An injection of new faces at Opera Australia is designed to put a tumultuous period behind it and build a new identity and sound for the organisation.
Alex Budd was unveiled as its new chief executive officer on Tuesday, seven months after Fiona Allan abruptly left the nation's largest performing arts company.
Esteemed Italian conductor Andrea Battistoni takes the music director baton while Glyn Davis will take over as board chairman.
Opera Australia has been on an executive recruitment drive after Ms Allan's shock exit in January, just three years into her role, and as it tries to turn around 2024's box office slump and an operating deficit of $10.6 million.

It is also trying to bounce back from 2024's loss of Jo Davies as artistic director, which it blamed on differences of opinion on artistic innovation and commercial imperatives.
Rather than faze him, the personnel overhaul inspired Battistoni, who has previously led orchestras in Opera Australia's productions of well-known works of Tosca and Aida.
"There is a certain turnover, but all over the world if you look at orchestras, choruses, they are all acquiring new faces and young blood," the 38-year-old told AAP.
"It's a very good time to work with these forces, and one as good as Opera Australia, to build a repertoire, to build an identity, to build a sound where there is a mixture of great experience of certain players, but also fresh energy of the next generation."
In a statement, the company said the appointment of Mr Budd, a former Opera Australia employee and current director of Canberra Theatre Centre, would strengthen its "place as the nation's premier opera company".
"(Mr Budd's) leadership will secure an artistically rewarding and sustainable future for Opera Australia," Professor Davis, the new chair, said.
"Recent years have thrown some serious challenges at the company, handled with dedication and determination by the Opera Australia team."

Opera Australia, marking its 70th anniversary in 2025, has a chance to reconnect a new generation with its "healthily old-fashioned" art form, Battistoni said.

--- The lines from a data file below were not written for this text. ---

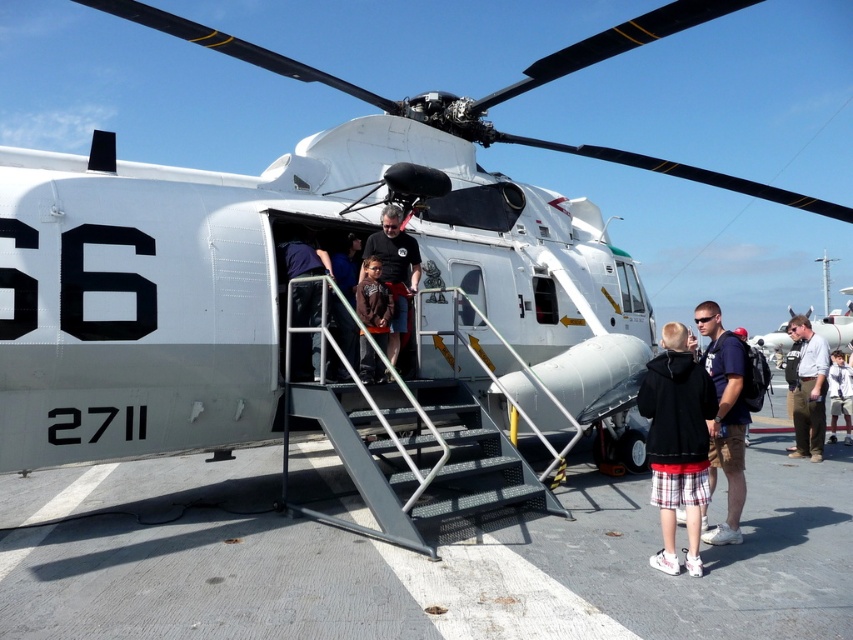
Can you confirm if dark blue uniform at center is wider than white shirt at right?

No.

Describe the element at coordinates (302, 256) in the screenshot. Image resolution: width=853 pixels, height=640 pixels. I see `dark blue uniform at center` at that location.

You are a GUI agent. You are given a task and a screenshot of the screen. Output one action in this format:
    pyautogui.click(x=<x>, y=<y>)
    Task: Click on the dark blue uniform at center
    The image size is (853, 640).
    Given the screenshot: What is the action you would take?
    pyautogui.click(x=302, y=256)

Between metallic gray stairs at center and black hoodie at lower right, which one has less height?

metallic gray stairs at center is shorter.

Which is below, metallic gray stairs at center or black hoodie at lower right?

metallic gray stairs at center is below.

Between point (461, 477) and point (682, 356), which one is positioned in front?

Positioned in front is point (682, 356).

Locate an element on the screen. metallic gray stairs at center is located at coordinates (473, 464).

Based on the photo, does metallic gray stairs at center appear under white shirt at right?

Yes.

Is metallic gray stairs at center above white shirt at right?

No.

Who is more distant from viewer, (357, 470) or (817, 372)?

Point (817, 372)

At what (x,y) coordinates should I click in order to perform the action: click on metallic gray stairs at center. Please return your answer as a coordinate pair (x, y). The image size is (853, 640). Looking at the image, I should click on (473, 464).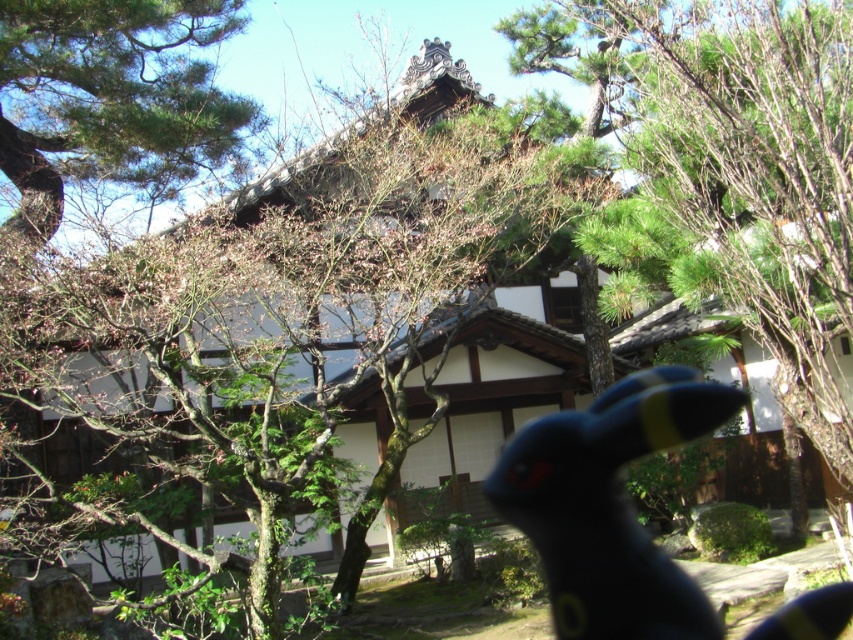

"I say healthily, because it can be revolutionary, that in an age where we are all so connected and disconnected by amazing technology and the digital world, the theatre can be, in a way, a cure to this detachment from reality and attachment to art, beauty, and the soul of humanity," he said.
Opera Australia earlier this year announced a return to some of its milestone productions.
Its Sydney 2026 program includes Moffatt Oxenbould's production of Madama Butterfly, and Graeme Murphy's The Merry Widow.
In Melbourne, the company's first new production of La Boheme in 15 years, as well as La Traviata directed by Sarah Giles, are highlights.